Julie Turquet (Racing Club de France 92, DHR) : « Apporter à l’équipe le maximum pour obtenir la montée »

Arrivée à l’inter-saison au Racing en provenance d’Herblay (D2), l’ancienne guingampaise (2 matchs en D1), Julie Turquet veut toujours croire à la montée des Ciels et Blancs en Division d’Honneur. Un club mythique dans l’histoire du championnat de France qui se conjugue cette saison au féminin.

FE : Actuellement 4e du classement, comment juges-tu cette première partie de saison du Racing Féminin ?

Étant donné l’effectif que nous avons pour évoluer dans un championnat comme la DHR, j’estime que notre première partie de saison est très moyenne. Lorsque l’on regarde sur le papier, on a de très bonnes joueuses déjà présentes l’année dernière et de nombreuses nouvelles ayant déjà évolué en D2. Pour moi, on devrait être premières de ce championnat. On a laissé traîner des points largement à notre portée, mais j’espère qu’on pourra vite les rattraper.

FE: Que manque-t-il à cette formation pour retrouver le trio de tête de la DHR et penser de nouveau à la montée en DH ?

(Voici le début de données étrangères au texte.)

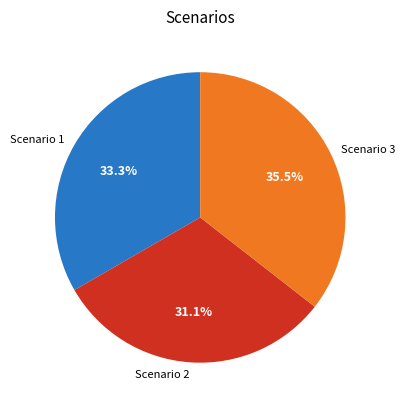

Does any single category account for the majority?

No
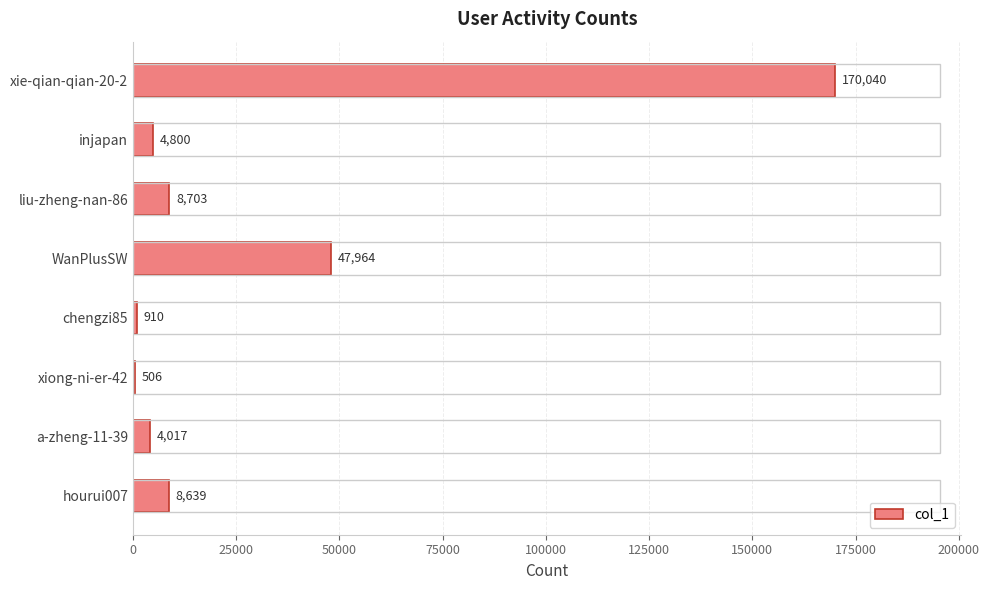

What is the sum of the values at chengzi85 and xie-qian-qian-20-2?

170950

Sincèrement, je ne sais pas ce qu’il nous manque car on a les joueuses pour la montée. Mais je pense qu’il faut du temps pour créer des automatismes entre les joueuses vu que nous sommes beaucoup de filles à jouer pour la première saison ensemble. Ensuite, sur le terrain, plus de soutien et d’encouragements entre coéquipières mais aussi de la part des coachs.
Il faut que l’on soit plus solides en défense et plus efficaces en attaque. En conclusion, la semaine, on s’entraîne bien et le groupe vit bien donc il faut qu’on soit présentes le jour J. Cependant, on a jonglé avec les nombreuses blessures et les absentes, ce qui ne nous a pas aidées. Il faut que l’on continue à travailler sérieusement à l’entraînement, et le reste viendra.

FE :  Tu as connu les deux niveaux nationaux : la D1 avec Guingamp et la D2 avec Herblay, n’est-ce pas difficile de redescendre à nouveau ?

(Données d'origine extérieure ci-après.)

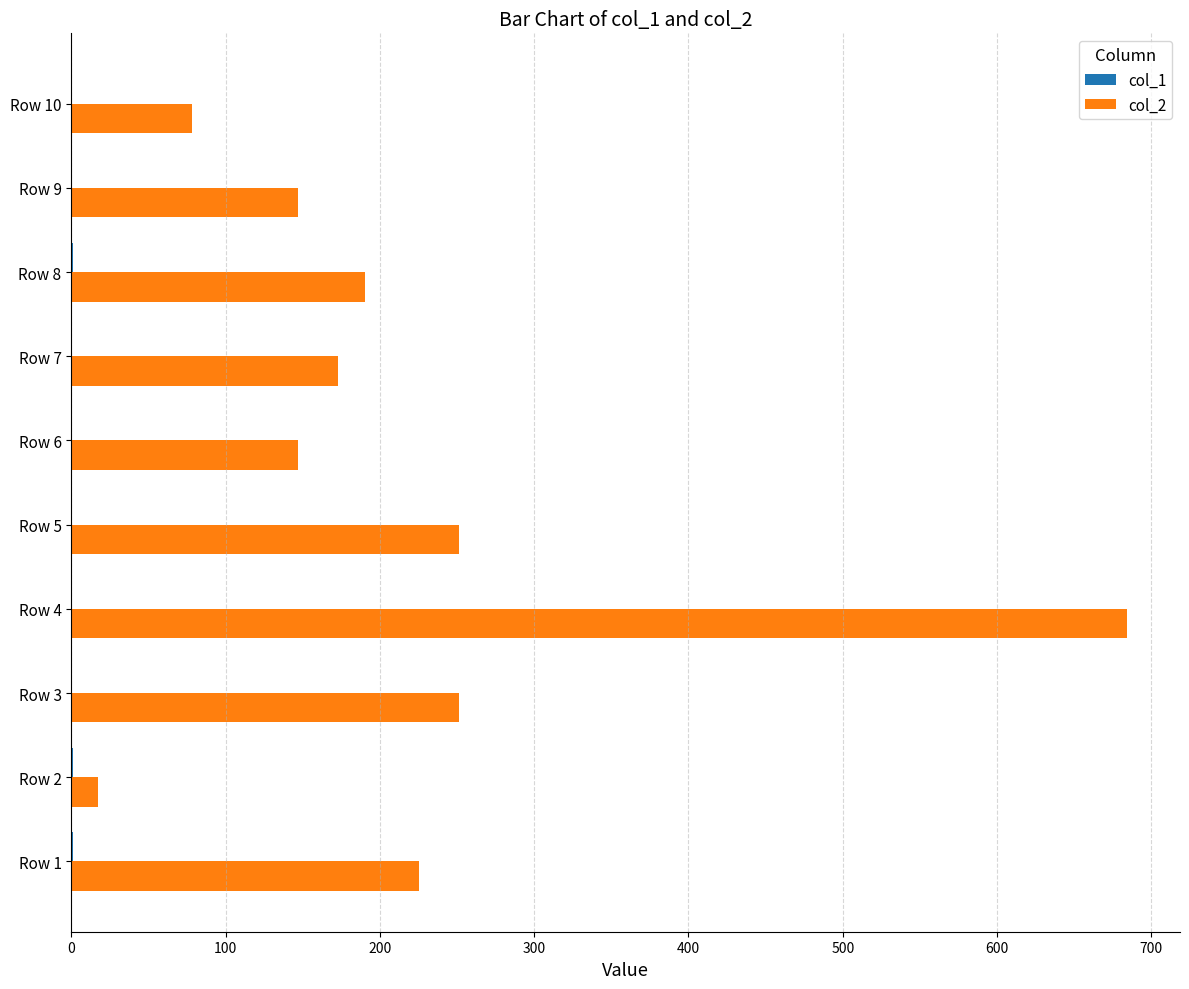

What is the average value of the col_2 series?

216.5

C’est vrai que j’ai connu les 2 niveaux nationaux, mais pour moi cela ne reflète pas mon niveau ou ma « carrière footballistique ». Car au final, cela fait peu de temps que je joue dans une équipe féminine. Cette saison au Racing est seulement ma 4ème année, même si j’ai joué pendant longtemps avant avec les garçons.
Après avoir fait deux bonnes années en division régionale à Sainte Luce près de Nantes, j’ai eu la chance d’intégrer l’équipe de Guingamp et le groupe de D1. Mais, avec mes études à Paris c’était trop compliqué, puis j’ai eu de nombreuses blessures. L’exigence et la rigueur du travail pour jouer en D1 sont bien supérieures à ce niveau. Ensuite, j’ai pu intégrer le groupe de D2 à Herblay où je ne juge pas ma saison bonne sur le plan sportif, mais qui m’a beaucoup apporté et fait progresser. Cette année, j’avais besoin de reprendre confiance et de me faire plaisir, et je ne regrette pas du tout mon choix de m’être engagée avec le Racing. J’espère revenir vite de ma blessure et apporter à l’équipe le maximum pour obtenir la montée.

FE : Quelles sont les ambitions avec le Racing pour cette saison ?

Mon ambition avec le Racing est claire et simple : c’est la montée et j’espère toujours que nous allons le faire.

FE : Le projet du Racing et le recrutement de l’inter-saison t’ont-ils poussée à signer dans ce club mythique ?

Sincèrement, je devais signer à Rueil cette saison et je suis finalement venue au Racing car un grand nombre de joueuses d’Herblay y allaient. Lorsque je suis allée m’entraîner pour la première fois, tout s’était très bien passé. J’avais pu voir qu’il y avait déjà de très bonnes joueuses au club, et l’ambiance était sympa. Ensuite, c’est sûr que l’objectif de monter avec le Racing m’a plu, mais il était le même à Rueil et pour le moment, on peut dire que cette dernière équipe a atteint son objectif de mi-saison en étant première. J’espère qu’on saura inverser la situation car pour moi, nous avons la meilleure équipe du championnat.